Work to complete
Every line holding "string" should be copied from the records below.

(Dataset entries)
------------------------------------------------------------------------

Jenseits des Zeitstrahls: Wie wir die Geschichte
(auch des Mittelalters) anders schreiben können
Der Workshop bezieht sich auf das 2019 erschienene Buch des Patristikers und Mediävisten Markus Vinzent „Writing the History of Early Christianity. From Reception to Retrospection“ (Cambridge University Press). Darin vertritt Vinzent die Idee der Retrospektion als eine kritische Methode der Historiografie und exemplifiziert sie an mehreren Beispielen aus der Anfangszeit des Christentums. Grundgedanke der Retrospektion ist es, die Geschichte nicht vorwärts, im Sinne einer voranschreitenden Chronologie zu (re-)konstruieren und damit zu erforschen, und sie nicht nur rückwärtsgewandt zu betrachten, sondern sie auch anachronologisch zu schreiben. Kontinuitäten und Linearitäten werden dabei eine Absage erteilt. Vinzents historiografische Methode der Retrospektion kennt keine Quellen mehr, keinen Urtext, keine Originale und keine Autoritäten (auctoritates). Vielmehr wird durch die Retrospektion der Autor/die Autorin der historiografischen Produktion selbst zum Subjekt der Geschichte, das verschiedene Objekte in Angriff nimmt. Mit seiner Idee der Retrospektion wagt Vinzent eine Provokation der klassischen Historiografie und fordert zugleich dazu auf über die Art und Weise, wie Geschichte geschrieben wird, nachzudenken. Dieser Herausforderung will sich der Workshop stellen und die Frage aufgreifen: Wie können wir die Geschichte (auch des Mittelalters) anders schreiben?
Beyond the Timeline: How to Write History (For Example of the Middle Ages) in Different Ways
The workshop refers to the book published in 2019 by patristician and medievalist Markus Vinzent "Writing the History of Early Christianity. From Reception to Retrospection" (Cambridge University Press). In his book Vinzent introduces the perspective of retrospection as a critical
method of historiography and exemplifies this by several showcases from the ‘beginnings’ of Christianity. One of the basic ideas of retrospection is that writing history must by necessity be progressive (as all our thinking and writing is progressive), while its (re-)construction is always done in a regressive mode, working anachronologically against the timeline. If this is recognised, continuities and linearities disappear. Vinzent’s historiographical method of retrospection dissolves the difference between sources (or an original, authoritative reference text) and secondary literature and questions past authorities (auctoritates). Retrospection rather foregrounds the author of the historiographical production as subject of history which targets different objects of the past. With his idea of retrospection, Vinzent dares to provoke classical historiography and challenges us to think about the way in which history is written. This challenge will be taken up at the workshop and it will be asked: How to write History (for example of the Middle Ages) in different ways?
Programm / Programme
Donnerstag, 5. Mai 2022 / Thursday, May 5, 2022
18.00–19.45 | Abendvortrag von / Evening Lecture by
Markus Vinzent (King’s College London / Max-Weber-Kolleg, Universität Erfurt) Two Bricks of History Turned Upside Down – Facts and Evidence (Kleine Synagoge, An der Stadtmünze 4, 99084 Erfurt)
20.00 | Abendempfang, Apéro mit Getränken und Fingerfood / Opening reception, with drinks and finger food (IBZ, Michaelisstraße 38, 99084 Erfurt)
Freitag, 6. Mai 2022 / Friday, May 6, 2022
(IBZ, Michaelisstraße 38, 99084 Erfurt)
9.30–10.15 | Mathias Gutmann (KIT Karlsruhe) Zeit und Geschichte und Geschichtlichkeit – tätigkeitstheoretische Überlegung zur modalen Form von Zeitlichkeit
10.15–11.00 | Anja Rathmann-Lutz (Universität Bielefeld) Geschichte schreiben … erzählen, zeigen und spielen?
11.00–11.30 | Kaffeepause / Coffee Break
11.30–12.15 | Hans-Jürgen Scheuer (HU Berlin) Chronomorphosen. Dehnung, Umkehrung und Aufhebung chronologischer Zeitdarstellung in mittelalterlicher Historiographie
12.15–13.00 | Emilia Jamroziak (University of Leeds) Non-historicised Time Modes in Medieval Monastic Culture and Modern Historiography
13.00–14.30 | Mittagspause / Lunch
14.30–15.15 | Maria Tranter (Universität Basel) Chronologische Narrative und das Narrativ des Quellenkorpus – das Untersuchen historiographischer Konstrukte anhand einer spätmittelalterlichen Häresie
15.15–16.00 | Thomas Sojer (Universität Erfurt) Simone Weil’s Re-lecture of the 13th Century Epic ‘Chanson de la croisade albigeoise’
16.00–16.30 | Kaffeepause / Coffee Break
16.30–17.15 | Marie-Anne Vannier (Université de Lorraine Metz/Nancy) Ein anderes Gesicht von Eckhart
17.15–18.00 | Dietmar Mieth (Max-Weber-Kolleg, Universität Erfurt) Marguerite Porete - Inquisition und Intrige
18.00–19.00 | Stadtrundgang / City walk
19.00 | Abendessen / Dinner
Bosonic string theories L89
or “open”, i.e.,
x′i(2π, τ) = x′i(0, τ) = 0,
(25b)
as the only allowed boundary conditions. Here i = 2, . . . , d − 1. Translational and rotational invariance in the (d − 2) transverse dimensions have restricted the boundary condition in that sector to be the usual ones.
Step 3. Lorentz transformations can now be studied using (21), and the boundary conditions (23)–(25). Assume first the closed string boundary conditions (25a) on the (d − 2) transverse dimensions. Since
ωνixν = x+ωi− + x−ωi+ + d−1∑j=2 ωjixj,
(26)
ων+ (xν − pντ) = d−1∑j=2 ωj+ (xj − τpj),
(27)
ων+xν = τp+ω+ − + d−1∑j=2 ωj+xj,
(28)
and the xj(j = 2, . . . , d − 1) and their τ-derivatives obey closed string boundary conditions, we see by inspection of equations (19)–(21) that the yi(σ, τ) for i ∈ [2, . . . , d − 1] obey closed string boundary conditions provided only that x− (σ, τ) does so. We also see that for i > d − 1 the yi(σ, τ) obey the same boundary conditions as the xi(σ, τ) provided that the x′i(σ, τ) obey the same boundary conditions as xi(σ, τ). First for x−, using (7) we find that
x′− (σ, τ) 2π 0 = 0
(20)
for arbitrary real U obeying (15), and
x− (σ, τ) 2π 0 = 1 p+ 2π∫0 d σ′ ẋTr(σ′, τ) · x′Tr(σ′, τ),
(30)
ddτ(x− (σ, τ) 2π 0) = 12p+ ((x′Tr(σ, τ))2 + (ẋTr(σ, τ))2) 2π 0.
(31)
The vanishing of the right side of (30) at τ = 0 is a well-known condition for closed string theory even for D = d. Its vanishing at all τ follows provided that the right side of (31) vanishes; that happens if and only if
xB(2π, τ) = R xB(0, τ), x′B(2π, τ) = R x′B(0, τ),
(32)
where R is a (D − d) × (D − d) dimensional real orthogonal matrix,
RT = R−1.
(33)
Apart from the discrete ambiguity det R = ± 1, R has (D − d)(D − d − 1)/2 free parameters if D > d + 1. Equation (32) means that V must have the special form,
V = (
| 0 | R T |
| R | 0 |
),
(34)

------------------------------------------------------------------------

Solved problem
Bosonic string theories L89
Step 3. Lorentz transformations can now be studied using (21), and the boundary conditions (23)–(25). Assume first the closed string boundary conditions (25a) on the (d − 2) transverse dimensions. Since
and the xj(j = 2, . . . , d − 1) and their τ-derivatives obey closed string boundary conditions, we see by inspection of equations (19)–(21) that the yi(σ, τ) for i ∈ [2, . . . , d − 1] obey closed string boundary conditions provided only that x− (σ, τ) does so. We also see that for i > d − 1 the yi(σ, τ) obey the same boundary conditions as the xi(σ, τ) provided that the x′i(σ, τ) obey the same boundary conditions as xi(σ, τ). First for x−, using (7) we find that
The vanishing of the right side of (30) at τ = 0 is a well-known condition for closed string theory even for D = d. Its vanishing at all τ follows provided that the right side of (31) vanishes; that happens if and only if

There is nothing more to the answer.